Ai preti nostri pastori e confratelli chiediamo di parlare chiaro nelle omelie ed in tutte quelle occasioni in cui si richiede una testimonianza coraggiosa. Alla Chiesa che non rinunci al suo ruolo “profetico” affinché gli strumenti della denuncia e dell’annuncio si concretizzino nella capacità di produrre nuova coscienza nel segno della giustizia, della solidarietà, dei valori etici e civili… Il fenomeno della camorra ci interroga in maniera perentoria sul nostro modo di essere Chiesa; oggi, in Campania, ci sfida ad essere una vera contrapposizione, un’autentica proposta di civiltà, ad essere non solo credenti, ma credibili”. Le stesse parole trovate nell’agenda del giudice Rosario Livatino, ucciso dalla mafia quattro anni prima. Denuncia e analisi delle cause, nelle parole di don Peppe. “Bisogna risalire alle cause della camorra per sanare la radice che è marcia - rispondeva in un’intervista a “Lo Spettro” del gennaio 1992 -. Una Chiesa diversamente impegnata su questo fronte potrebbe fare molto. Dovremmo testimoniare di più una Chiesa di servizio ai poveri, agli ultimi, dove regnano povertà, emarginazione, disoccupazione e disagio è facile che la mala pianta della camorra nasca e si sviluppi”. E ancora: “Come pastori ci sentiamo le sentinelle del gregge e, se non sempre siamo stati vigili e attenti, stavolta il coraggio della profezia e la coscienza profonda di essere “lievito nella pasta” ci impongono di non tacere”. Pochi giorni prima di essere ucciso lanciava un forte appello: “Se la camorra ha assassinato il nostro paese, “noi” lo si deve far risorgere, bisogna risalire sui tetti a riannunciare la “Parola di Vita””.
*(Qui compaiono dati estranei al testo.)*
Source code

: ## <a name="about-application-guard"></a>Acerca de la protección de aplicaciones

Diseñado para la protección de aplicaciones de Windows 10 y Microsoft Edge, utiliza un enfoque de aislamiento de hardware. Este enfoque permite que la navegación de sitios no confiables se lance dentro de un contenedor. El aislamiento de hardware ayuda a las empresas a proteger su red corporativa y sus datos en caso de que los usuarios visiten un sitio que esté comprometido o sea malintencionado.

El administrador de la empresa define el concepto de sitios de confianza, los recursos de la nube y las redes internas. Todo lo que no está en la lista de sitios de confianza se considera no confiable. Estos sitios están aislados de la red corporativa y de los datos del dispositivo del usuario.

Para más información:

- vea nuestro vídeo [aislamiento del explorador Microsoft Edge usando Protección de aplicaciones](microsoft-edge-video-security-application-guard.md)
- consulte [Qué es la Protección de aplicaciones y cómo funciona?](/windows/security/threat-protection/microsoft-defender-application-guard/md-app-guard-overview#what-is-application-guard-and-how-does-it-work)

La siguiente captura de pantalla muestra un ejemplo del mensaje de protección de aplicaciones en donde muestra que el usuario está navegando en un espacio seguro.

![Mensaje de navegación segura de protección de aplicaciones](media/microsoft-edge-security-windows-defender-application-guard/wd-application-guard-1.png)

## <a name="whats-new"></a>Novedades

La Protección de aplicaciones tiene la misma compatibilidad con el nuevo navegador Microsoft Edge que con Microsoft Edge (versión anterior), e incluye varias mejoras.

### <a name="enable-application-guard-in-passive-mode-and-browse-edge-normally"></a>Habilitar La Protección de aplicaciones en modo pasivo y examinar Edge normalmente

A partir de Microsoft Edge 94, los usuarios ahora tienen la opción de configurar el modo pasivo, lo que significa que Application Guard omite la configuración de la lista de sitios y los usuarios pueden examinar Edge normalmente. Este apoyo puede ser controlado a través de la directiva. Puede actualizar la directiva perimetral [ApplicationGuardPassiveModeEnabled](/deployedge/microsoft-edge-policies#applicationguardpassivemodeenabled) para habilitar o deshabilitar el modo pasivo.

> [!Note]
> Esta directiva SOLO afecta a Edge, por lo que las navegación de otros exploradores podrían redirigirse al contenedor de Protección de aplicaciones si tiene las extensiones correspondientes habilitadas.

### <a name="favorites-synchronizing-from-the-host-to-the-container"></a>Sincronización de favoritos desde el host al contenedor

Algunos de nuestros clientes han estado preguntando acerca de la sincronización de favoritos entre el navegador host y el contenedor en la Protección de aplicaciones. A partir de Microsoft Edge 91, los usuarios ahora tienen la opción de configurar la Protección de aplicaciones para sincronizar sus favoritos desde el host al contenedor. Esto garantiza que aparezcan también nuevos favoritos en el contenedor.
Parole che i boss non potevano accettare. Don Peppe doveva morire “come esempio”. Dopo calunnie e fango, i processi hanno confermato la responsabilità della camorra. Determinante la testimonianza del fotografo Augusto Di Meo amico di don Peppe. Era andato in parrocchia per fargli gli auguri e dargli l’appuntamento per offrirgli la colazione. Mentre usciva vide tutto, andò dai carabinieri e raccontò tutto. Una scelta immediata pagata pesantemente, con anni di paura e di emarginazione. Oltretutto non ha ancora il riconoscimento ufficiale di testimone di giustizia. Il cammino è continuato, coi ragazzi di don Peppe, le sue idee. La storia in questa terra sta davvero cambiando, grazie a convinti “partigiani del bene”, come ha più volte riconosciuto Federico Cafiero de Raho, ex procuratore nazionale antimafia e il primo magistrato ad accorrere quel 19 marzo. “È come se quei territori avessero avuto bisogno della morte di un uomo buono per risvegliarsi. Casal di Principe si sta riprendendo la sua dignità come se la gente cominciasse a riflettere sul cambiamento. Don Peppe, quella lucina, è poi diventata un riflettore”. Certo la lotta è ancora lunga. Ma ormai queste non sono più le terre di gomorra ma quella di don Peppe Diana. E la cappellina dove don Peppe è sepolto è meta ogni giorno di gruppi e singoli, vengono a incontrarlo perché davvero è ancora vivo. Così come lo incontrano nel luogo dell’uccisione in parrocchia, dove cartelloni e fotografie ricordano le sue parole e il suo impegno.